I don't loose my temper, seldom if ever get mad.  I have a firm belief that I can fix or change just about anything so set my mind at work to solve the problem, not worry over it.  There are times when hard work and smarts can fix a lot of things, there have been times when violence was the solution. I can tell some real great stories about my construction company and the battles it had as  non-union company against the unions. Non of it pretty but in the end I was still swinging and fighting.  

*Your last two sentences are very positive. You don't have to keep up with everyone else buying the latest stereo. You often didn't bother listening to people when you were young. Now you do!!!!!*


I chose very carefully who I listen too, I have always sought advice from those who are skilled in things that I am not. I am a teacher myself in many respects, I mentor other businessmen who are starting out. Like all good teachers you must first be a good student. 

*I wish you good luck.


* Thanks I appreciate that, I did not mean to hijack your post but thought I could offer some first hand experience and insight into what you were trying to share..Bob


----------



## Misty Mirrors (Jul 10, 2014)

Hello Plastocweld.

It is good that you wake up happy. I quite often wake up thinking about one negative experience after another (resentment). I have to do mental and spiritual exercises to feel okay and face the day positively.
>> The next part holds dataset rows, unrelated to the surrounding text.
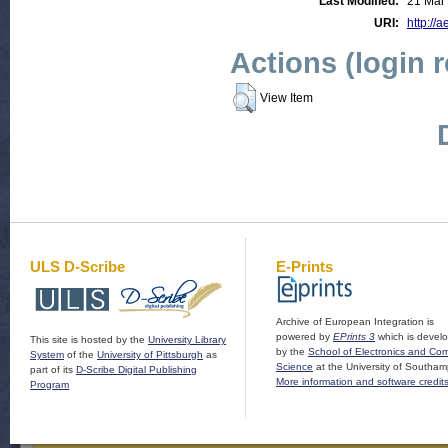
Last Modified:
21 Mar
URI:
http://a
Actions (login 
View Item
ULS D-Scribe
E-Prints
Archive of European Integration is
powered by
EPrints 3
which is devel
This site is hosted by the
University Library
by the
School of Electronics and Co
System
of the
University of Pittsburgh
as
Science
at the University of Southam
part of its
D-Scribe Digital Publishing
More information and software credit
Program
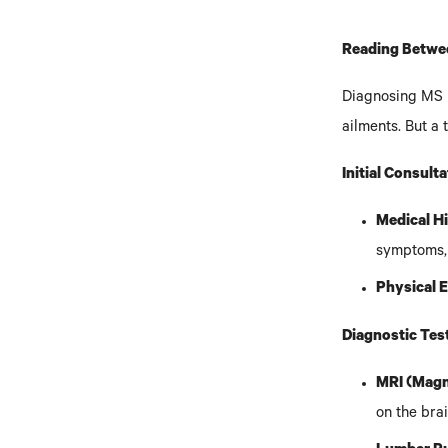
Reading Betwee
Diagnosing MS i
ailments. But a
Initial Consult
Medical H
symptoms, 
Physical 
Diagnostic Tes
MRI (Magn
on the bra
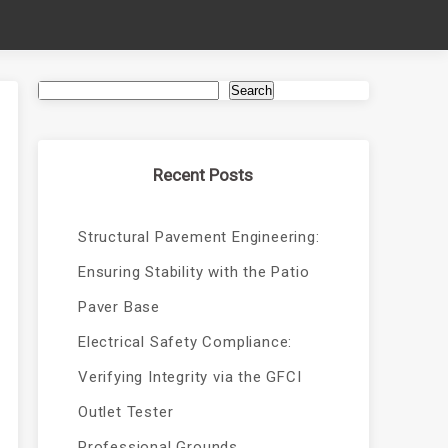
Search
Recent Posts
Structural Pavement Engineering:
Ensuring Stability with the Patio
Paver Base
Electrical Safety Compliance:
Verifying Integrity via the GFCI
Outlet Tester
Professional Grounds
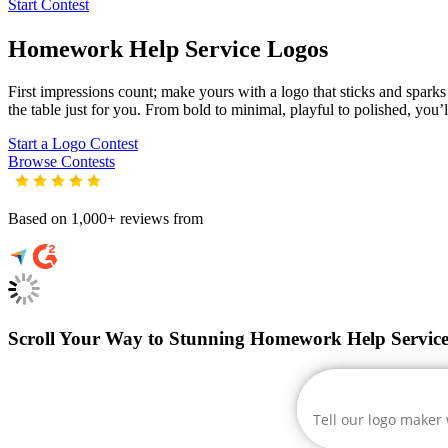
Start Contest
Homework Help Service
Logos
First impressions count; make yours with a logo that sticks and sparks
the table just for you. From bold to minimal, playful to polished, you’l
Start a Logo Contest
Browse Contests
Based on 1,000+ reviews from
Scroll Your Way to Stunning Homework Help Service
I think it is great that you feel you have control over your life. I quite often think I am a victim. But I am improving. Sometimes I think life is a challenge.

You say you had many battles with unions. You seem to be a "fighter". I had many defeats and not the same courage. I am improving however. I recently had a fight. I was on a board of a small charitable company. I lost. But I fought as well as I could at that time. Before the meeting I had two sleepless nights and a sore  stomach. I learned from the experience. If something similar will happen, I will do better. I did not loose my temper, did not get violent and did not shout. I am learning.
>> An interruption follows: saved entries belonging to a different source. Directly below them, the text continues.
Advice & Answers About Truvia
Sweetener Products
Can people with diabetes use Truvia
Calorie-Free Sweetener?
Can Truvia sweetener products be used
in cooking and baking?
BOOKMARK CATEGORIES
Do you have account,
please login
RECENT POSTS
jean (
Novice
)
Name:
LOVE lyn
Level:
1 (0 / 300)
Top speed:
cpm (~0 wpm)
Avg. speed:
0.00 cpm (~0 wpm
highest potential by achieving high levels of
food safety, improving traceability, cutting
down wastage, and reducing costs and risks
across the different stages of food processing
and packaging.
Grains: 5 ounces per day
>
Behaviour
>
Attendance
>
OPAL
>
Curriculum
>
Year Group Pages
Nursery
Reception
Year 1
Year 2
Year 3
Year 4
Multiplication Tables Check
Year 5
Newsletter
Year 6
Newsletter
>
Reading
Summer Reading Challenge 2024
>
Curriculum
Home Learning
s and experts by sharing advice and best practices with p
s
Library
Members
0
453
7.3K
You say you choose very carefully whom you listen to. That is great!!!!! I have to get better at that. Thank you for that statement.

I don't feel you are hijacking my thread. I am happy with your sharing. I am learning from you.


----------



## Pandora (Jul 10, 2014)

Hi Misty, much to learn from Plasticweld, I am listening too. 
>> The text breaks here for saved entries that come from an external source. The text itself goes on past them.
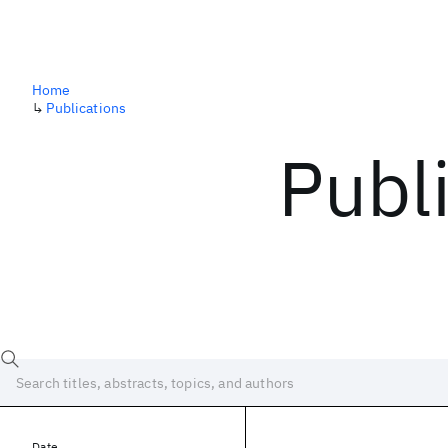
Home
↳
Publications
Publ
Date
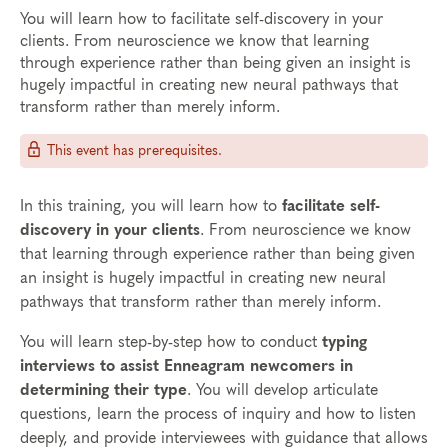
You will learn how to facilitate self-discovery in your
clients. From neuroscience we know that learning
through experience rather than being given an insight is
hugely impactful in creating new neural pathways that
transform rather than merely inform.
This event has prerequisites.
In this training, you will learn how to
facilitate self-
discovery in your clients
. From neuroscience we know
that learning through experience rather than being given
an insight is hugely impactful in creating new neural
pathways that transform rather than merely inform.
You will learn step-by-step how to conduct
typing
interviews to assist Enneagram newcomers in
determining their type
. You will develop articulate
questions, learn the process of inquiry and how to listen
deeply, and provide interviewees with guidance that allows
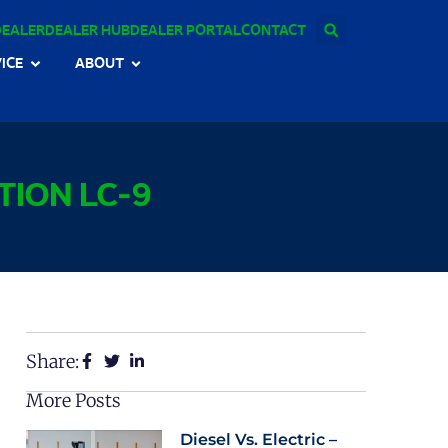
DEALER
DEALER HUB
DEALER PORTAL
CONTACT
ICE
ABOUT
TION LC-9
Share:
More Posts
Diesel Vs. Electric –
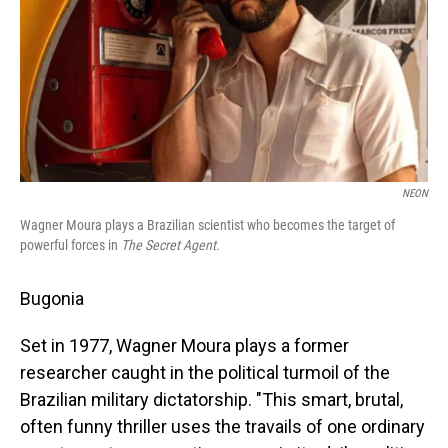
NEON
Wagner Moura plays a Brazilian scientist who becomes the target of
powerful forces in
The Secret Agent.
Bugonia
Set in 1977, Wagner Moura plays a former
researcher caught in the political turmoil of the
Brazilian military dictatorship. "This smart, brutal,
often funny thriller uses the travails of one ordinary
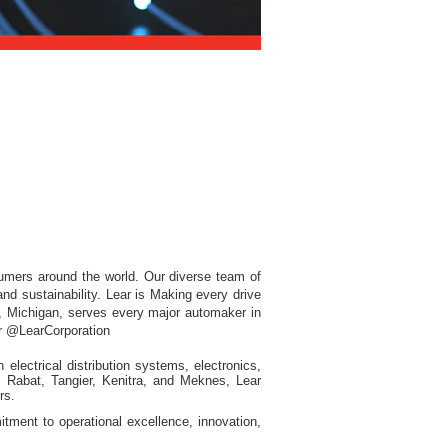
sumers around the world. Our diverse team of
nd sustainability. Lear is Making every drive
d, Michigan, serves every major automaker in
ter @LearCorporation
electrical distribution systems, electronics,
in Rabat, Tangier, Kenitra, and Meknes, Lear
rs.
tment to operational excellence, innovation,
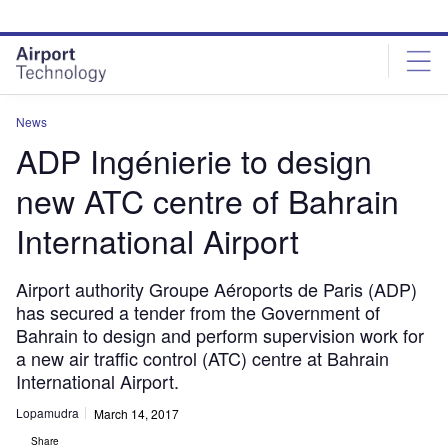
Skip
Skip
to
to
site
page
menu
content
News
ADP Ingénierie to design
new ATC centre of Bahrain
International Airport
Airport authority Groupe Aéroports de Paris (ADP)
has secured a tender from the Government of
Bahrain to design and perform supervision work for
a new air traffic control (ATC) centre at Bahrain
International Airport.
Lopamudra
March 14, 2017
Share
 Body language is so cool, I am a people watcher and love watching. I also love voices, they tell all. I can hear what goes on in the front office of our biz from my office and boy voices tell a lot. I love your post Misty, I'm a toucher, always have been, not a hugger but a toucher, big difference. All I really need is those eyes though, yep the eyes, one glance holds it all, add a smile and I am in heaven. 

This post is grand very much enjoyed and the replies!


----------



## Misty Mirrors (Jul 11, 2014)

Hello Pandora.

Thank you.


----------